INSTRUCTIONS TO FOLLOW: From the entries, return every line where the string "facial" shows up.

+ + + + + + +

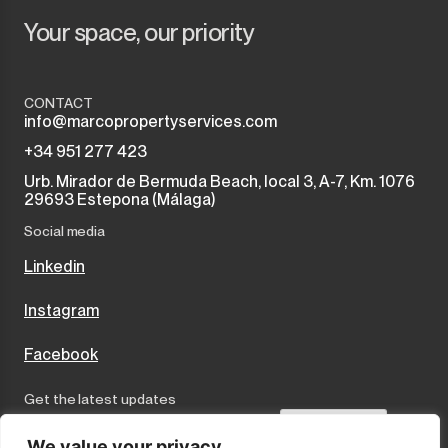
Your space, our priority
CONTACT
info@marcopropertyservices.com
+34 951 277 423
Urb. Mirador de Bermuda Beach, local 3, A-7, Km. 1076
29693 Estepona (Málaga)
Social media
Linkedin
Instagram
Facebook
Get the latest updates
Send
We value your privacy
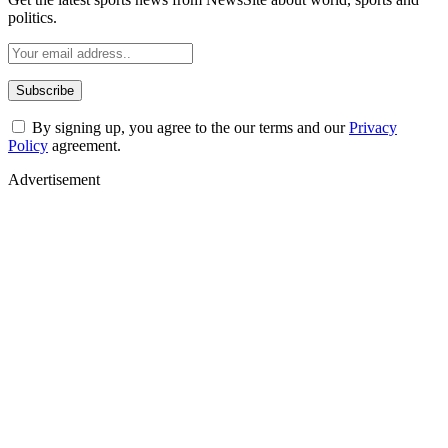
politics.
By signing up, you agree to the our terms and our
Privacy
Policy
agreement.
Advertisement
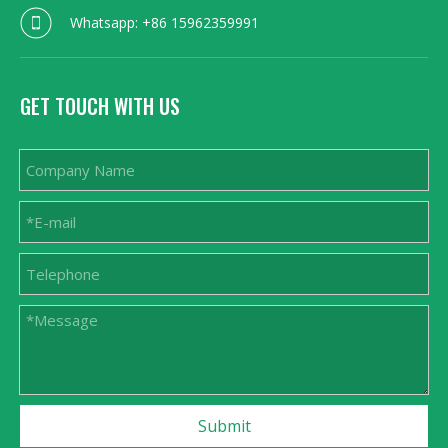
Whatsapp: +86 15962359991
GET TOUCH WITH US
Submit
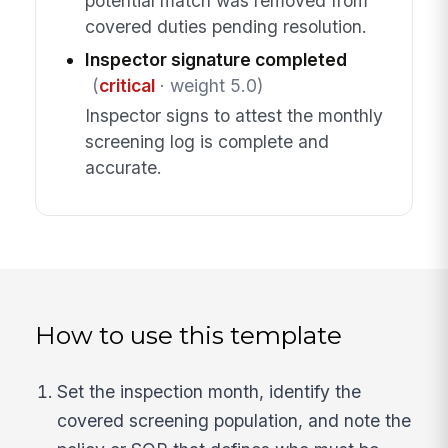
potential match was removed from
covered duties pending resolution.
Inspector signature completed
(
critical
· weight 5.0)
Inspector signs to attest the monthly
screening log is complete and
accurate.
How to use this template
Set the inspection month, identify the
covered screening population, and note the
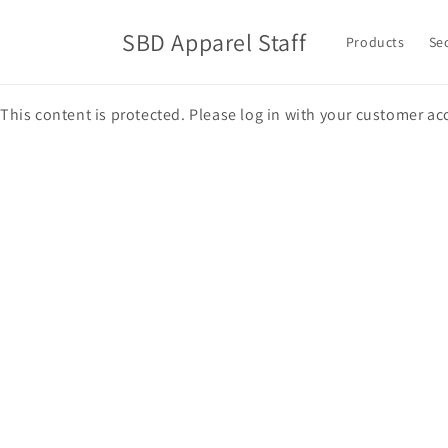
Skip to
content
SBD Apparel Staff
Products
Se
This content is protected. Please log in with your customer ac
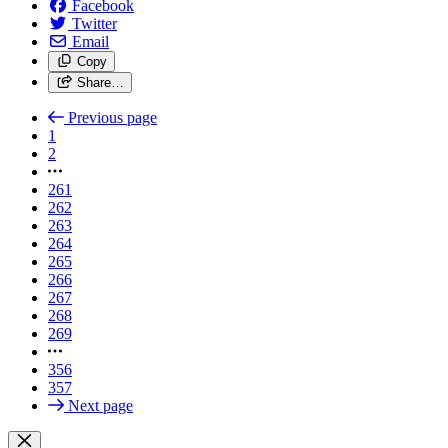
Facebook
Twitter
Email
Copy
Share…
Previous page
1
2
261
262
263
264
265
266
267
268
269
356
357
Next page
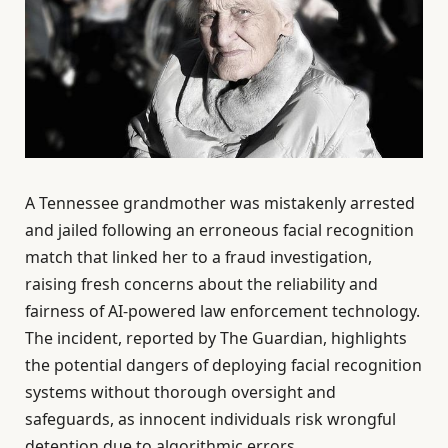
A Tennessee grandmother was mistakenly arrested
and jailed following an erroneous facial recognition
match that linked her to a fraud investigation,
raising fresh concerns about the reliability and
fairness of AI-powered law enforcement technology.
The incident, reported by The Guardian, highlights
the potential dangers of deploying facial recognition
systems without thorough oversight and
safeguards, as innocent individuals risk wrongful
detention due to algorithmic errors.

+ + + + + + +

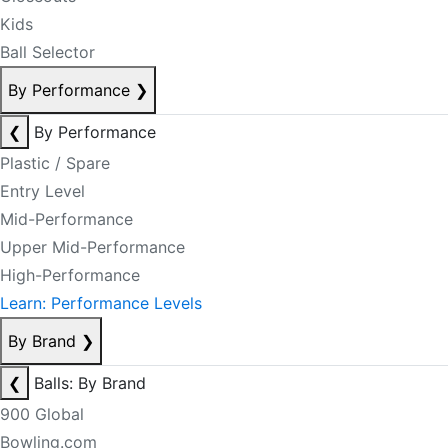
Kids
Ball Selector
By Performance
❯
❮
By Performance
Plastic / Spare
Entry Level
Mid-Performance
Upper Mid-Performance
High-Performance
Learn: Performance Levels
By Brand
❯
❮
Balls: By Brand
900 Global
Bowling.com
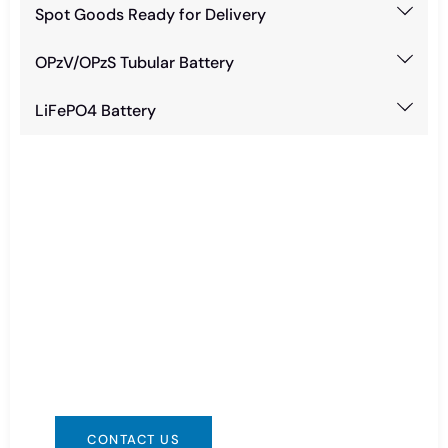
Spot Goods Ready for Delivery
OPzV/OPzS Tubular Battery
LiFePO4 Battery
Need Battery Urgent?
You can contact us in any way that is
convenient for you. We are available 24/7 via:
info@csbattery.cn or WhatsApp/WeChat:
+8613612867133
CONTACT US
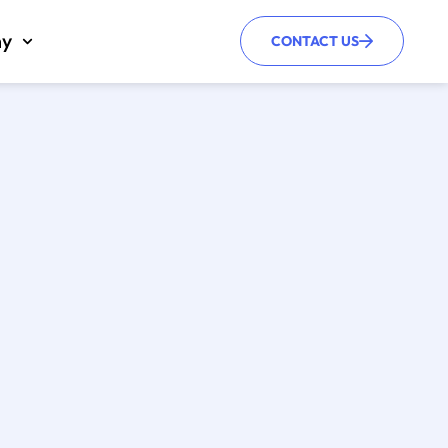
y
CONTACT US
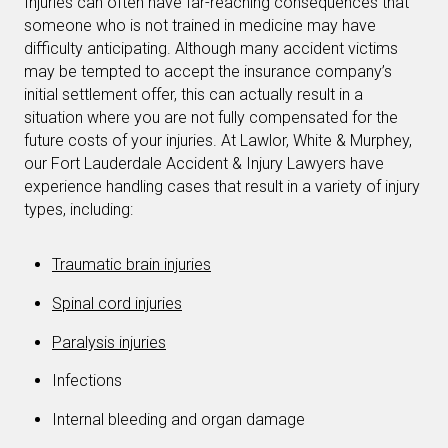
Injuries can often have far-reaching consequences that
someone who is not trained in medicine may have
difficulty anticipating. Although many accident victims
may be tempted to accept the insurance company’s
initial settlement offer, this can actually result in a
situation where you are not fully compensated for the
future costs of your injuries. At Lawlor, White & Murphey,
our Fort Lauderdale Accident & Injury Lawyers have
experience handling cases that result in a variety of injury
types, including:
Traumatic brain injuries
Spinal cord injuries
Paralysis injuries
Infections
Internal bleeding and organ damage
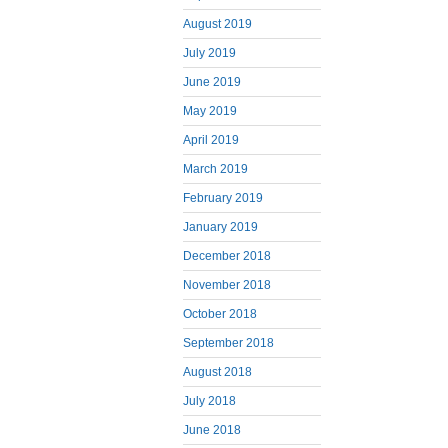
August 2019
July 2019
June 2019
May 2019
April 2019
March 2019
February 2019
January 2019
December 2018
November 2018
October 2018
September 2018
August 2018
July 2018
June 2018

+ + + + + + +

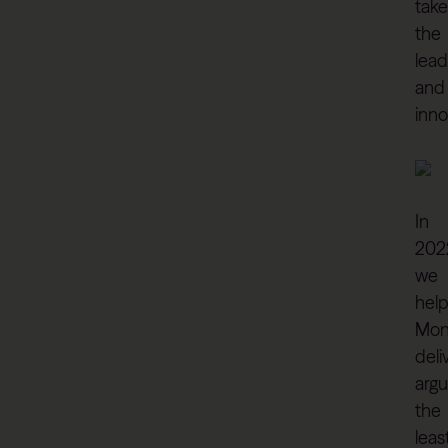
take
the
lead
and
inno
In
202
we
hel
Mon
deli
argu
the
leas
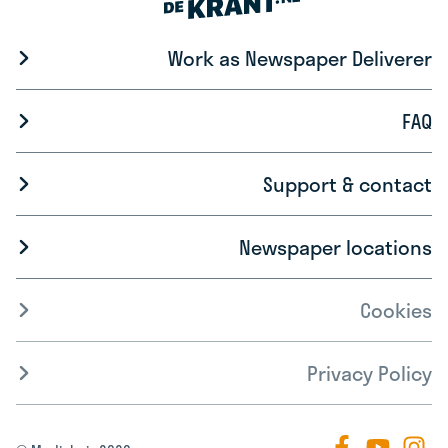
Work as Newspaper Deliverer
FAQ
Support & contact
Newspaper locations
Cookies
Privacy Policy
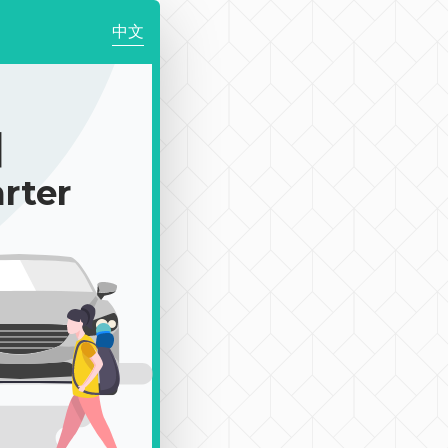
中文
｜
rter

+ + + + + + +

RESULT FOR THIS EXERCISE:
and jailed following an erroneous facial recognition
the potential dangers of deploying facial recognition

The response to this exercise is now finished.